According to the report on Caracas hospitals below, how many children did an IDENNA staff member say were being treated at Pérez Carreño Hospital?

**Source document**.
*** Block opens ***

A notice posted in the emergency department of Caracas’ Vargas Hospital on June 28 outlined a clear protocol. Any case involving a child had to be referred directly to IDENNA and the Municipal Council for the Rights of Children and Adolescents, both of which had staff stationed in the pediatric emergency unit. At the time, hospital staff and council officials reported that five children were being treated there.

The following day, the walls outside the emergency rooms at Pérez Carreño Hospital were covered with handwritten notices listing missing people and patients admitted after the earthquakes. Amid the crowds, Child Protection Council officials were on site but declined to speak to the press. An IDENNA staff member said 24 children were being treated at the hospital and that all were accompanied by their parents or legal guardians.

The atmosphere was quieter at the University Hospital of Caracas, where a few missing persons posters included QR codes linking to a Ministry of Health database of patients receiving treatment. There were no Child Protection Council officials stationed at the hospital.

The pediatric emergency department said no children were unaccompanied; however, a physician in the intensive care unit said a teenage girl, Yasbelis Daniela Cortez González, whose name does not appear in the Ministry of Health’s patient database, was there without her parents.

*** Block closes ***

**Input data**.
*** Block opens ***

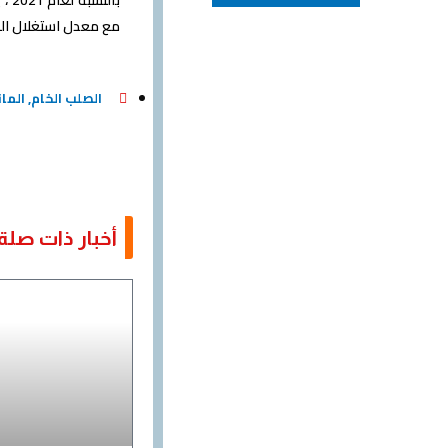
مع معدل استغلال الطاقة المتاحة 75٪ ، وفقًا
الصلب الخام
,
المان
أخبار ذات صلة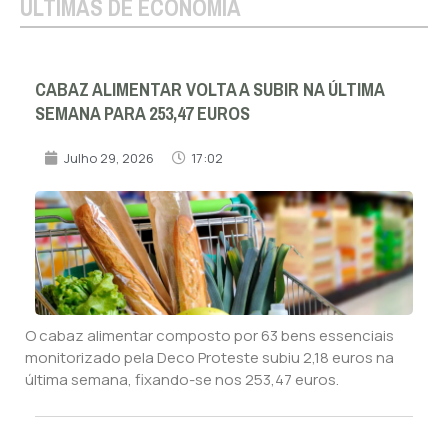
ÚLTIMAS DE ECONOMIA
CABAZ ALIMENTAR VOLTA A SUBIR NA ÚLTIMA
SEMANA PARA 253,47 EUROS
Julho 29, 2026
17:02
O cabaz alimentar composto por 63 bens essenciais
monitorizado pela Deco Proteste subiu 2,18 euros na
última semana, fixando-se nos 253,47 euros.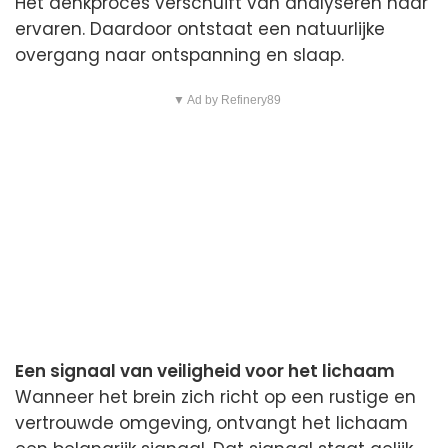
Het denkproces verschuift van analyseren naar
ervaren. Daardoor ontstaat een natuurlijke
overgang naar ontspanning en slaap.
▼ Ad by Refinery89
Een signaal van veiligheid voor het lichaam
Wanneer het brein zich richt op een rustige en
vertrouwde omgeving, ontvangt het lichaam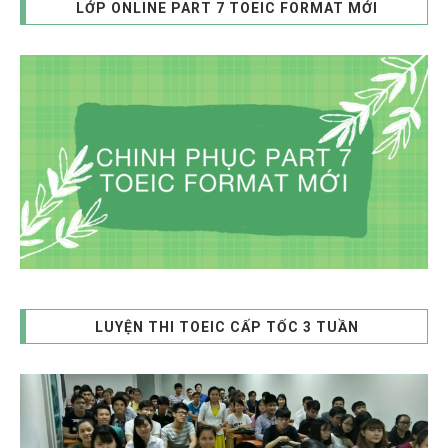
LỚP ONLINE PART 7 TOEIC FORMAT MỚI
LUYỆN THI TOEIC CẤP TỐC 3 TUẦN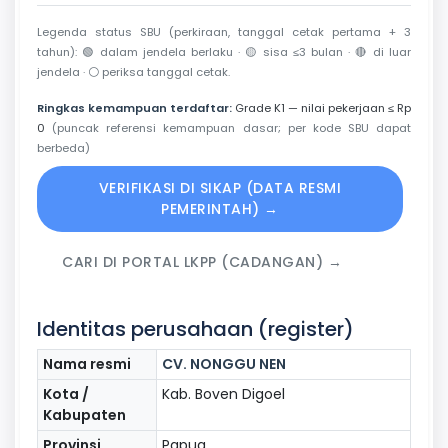
Legenda status SBU (perkiraan, tanggal cetak pertama + 3
tahun):
🟢
dalam jendela berlaku ·
🟡
sisa ≤3 bulan ·
🔴
di luar
jendela ·
⚪
periksa tanggal cetak.
Ringkas kemampuan terdaftar:
Grade K1 — nilai pekerjaan ≤ Rp
0
(puncak referensi kemampuan dasar; per kode SBU dapat
berbeda)
VERIFIKASI DI SIKAP (DATA RESMI
PEMERINTAH) →
CARI DI PORTAL LKPP (CADANGAN) →
Identitas perusahaan (register)
Nama resmi
CV. NONGGU NEN
Kota /
Kab. Boven Digoel
Kabupaten
Provinsi
Papua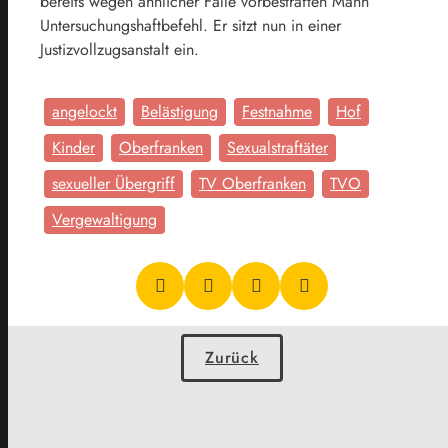
bereits wegen ähnlicher Fälle vorbestraften Mann
Untersuchungshaftbefehl. Er sitzt nun in einer
Justizvollzugsanstalt ein.
angelockt
Belästigung
Festnahme
Hof
Kinder
Oberfranken
Sexualstraftäter
sexueller Übergriff
TV Oberfranken
TVO
Vergewaltigung
Zurück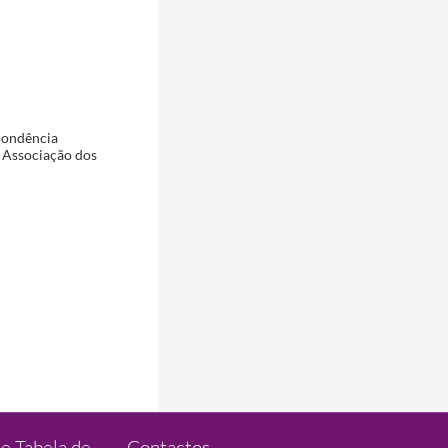
spondência
a Associação dos
e Tabela de
Contactos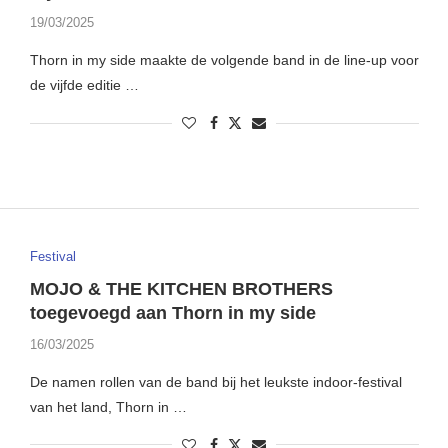
19/03/2025
Thorn in my side maakte de volgende band in de line-up voor
de vijfde editie …
Festival
MOJO & THE KITCHEN BROTHERS
toegevoegd aan Thorn in my side
16/03/2025
De namen rollen van de band bij het leukste indoor-festival
van het land, Thorn in …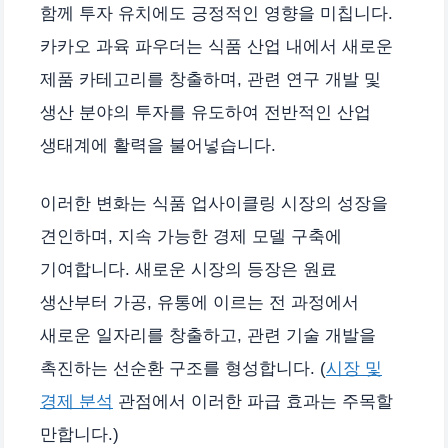
함께 투자 유치에도 긍정적인 영향을 미칩니다.
카카오 과육 파우더는 식품 산업 내에서 새로운
제품 카테고리를 창출하며, 관련 연구 개발 및
생산 분야의 투자를 유도하여 전반적인 산업
생태계에 활력을 불어넣습니다.
이러한 변화는 식품 업사이클링 시장의 성장을
견인하며, 지속 가능한 경제 모델 구축에
기여합니다. 새로운 시장의 등장은 원료
생산부터 가공, 유통에 이르는 전 과정에서
새로운 일자리를 창출하고, 관련 기술 개발을
촉진하는 선순환 구조를 형성합니다. (
시장 및
경제 분석
관점에서 이러한 파급 효과는 주목할
만합니다.)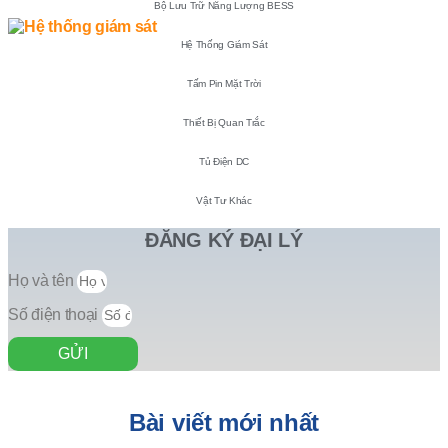
Bộ Lưu Trữ Năng Lượng BESS
Hệ Thống Giám Sát
Tấm Pin Mặt Trời
Thiết Bị Quan Trắc
Tủ Điện DC
Vật Tư Khác
ĐĂNG KÝ ĐẠI LÝ
Họ và tên
Số điện thoại
GỬI
Bài viết mới nhất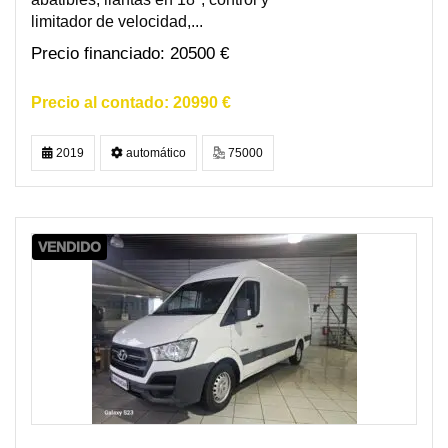
limitador de velocidad,...
20500 €
20990 €
2019
automático
75000
VENDIDO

*** Block closes ***

**Your solution**.
24 children, all accompanied by their parents or legal guardians.